2.2 L'effondrement des exportations vers la Russie après 2022

Les exportations de l'UE vers la Fédération de Russie ont connu un choc d'une ampleur considérable à partir de 2022. Les volumes ont chuté de 520 tonnes (moyenne 2020–2021) à 144 tonnes en 2022 (−72,3 %), et les prix unitaires ont bondi de 179,4 % (de 21 352 à 38 310 €/t).
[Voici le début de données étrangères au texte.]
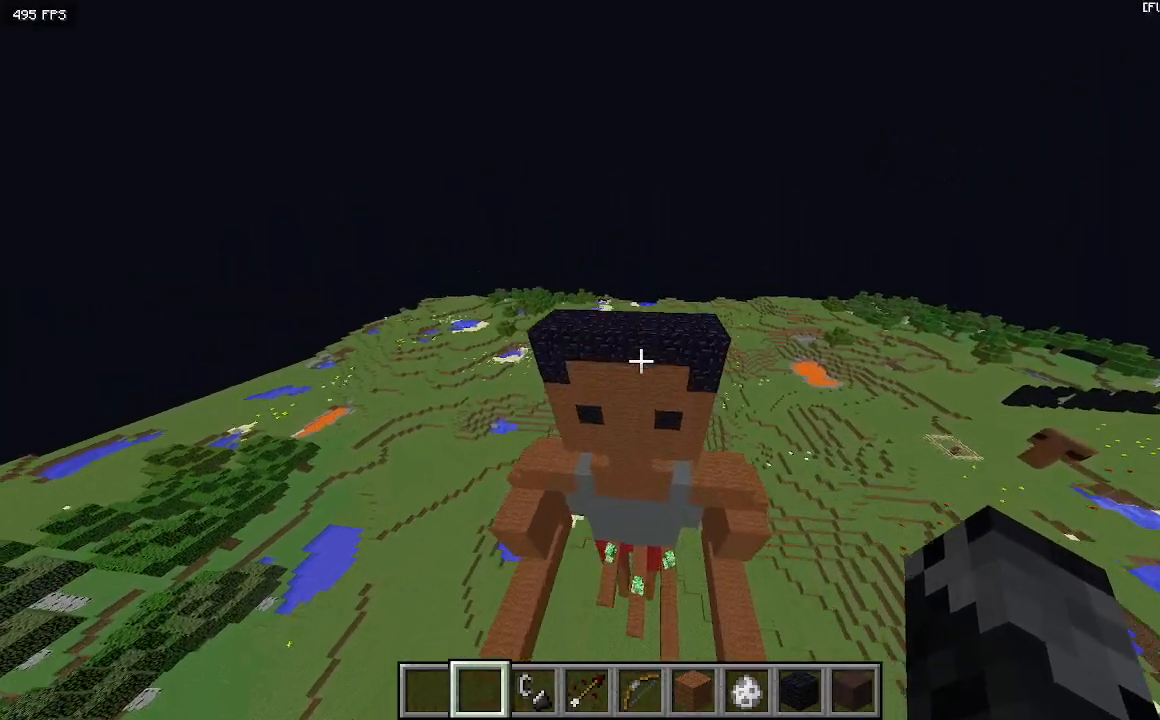
{"keys": ["s"], "events": []}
En 2025, les volumes ne se sont pas redressés (92 tonnes), tandis que les prix continuent de progresser (59 492 €/t), suggérant que les seuls flux restants correspondent à des produits à très haute valeur ajoutée, probablement échappant aux restrictions les plus strictes.

2.3 Une volatilité hétérogène selon les partenaires

Les coefficients de variation des importations révèlent des profils de volatilité très différents selon les partenaires :

Partenaire CV des importations (volume) Interprétation
Bangladesh 0,14 Fournisseur stable
Inde 0,16 Fournisseur stable
Cambodge 0,18 Fournisseur relativement stable
Chine 0,23 Volatilité modérée
Turquie 0,21 Volatilité modérée
Pakistan 0,29 Volatilité marquée
Royaume-Uni 1,05 Très forte volatilité (choc Brexit)

Le Royaume-Uni présente un coefficient de variation de 1,05, le plus élevé de tous les partenaires, en raison de l'effondrement brutal des flux après le Brexit. Du côté des exportations, les Émirats arabes unis (CV = 0,81) et les États-Unis (CV = 0,80) affichent les volatilités les plus élevées, reflétant la nature intermittente et sensible aux conditions macroéconomiques des flux vers ces destinations.

2.4 Un pic d'exportations en 2022 suivi d'une correction

Les exportations de l'UE ont atteint un sommet en 2022 à 288 M€ et 13 212 tonnes, avant de se corriger à 228 M€ et 6 969 tonnes en 2025. Ce pic s'explique en partie par la forte inflation des prix (les prix moyens d'exportation avaient chuté à 21 765 €/t en 2022) et par un rattrapage post-COVID de la demande mondiale. La reprise des volumes à 6 969 tonnes en 2025, après le creux de 2024 (5 725 tonnes), indique une stabilisation progressive.


3. Une dépendance croissante de l'UE aux importations et une restructuration de la production européenne

3.1 Un déficit commercial structurel en creusement

Le déficit commercial de l'UE sur ce segment est considérable. En 2025, il s'établit à 976 M€, contre 1 110 M€ en 2015, soit une amélioration apparente de 12,1 %. Toutefois, cette amélioration masque une tendance préoccupante : le taux de dépendance nette aux importations est passé de 56,3 % en 2015 à 78,6 % en 2025, avec un pic à 82,6 % en 2019. Cette progression de 39,6 % signifie que la production intérieure de l'UE couvre une part décroissante de la consommation domestique.

Indicateur 2015 2019 2020 2022 2025
Déficit commercial (M€) −1 110 −1 086 −970 −1 445 −976
Taux de dépendance nette (%) 56,3 82,6 49,7 79,9 78,6
Production UE (M€) 369 256 1 089* 403 304

* Le pic de production à 1 089 M€ en 2020 semble correspondre à une anomalie statistique ou à une modification méthodologique, les données de fiabilité indiquant un arrondi important (9 M€).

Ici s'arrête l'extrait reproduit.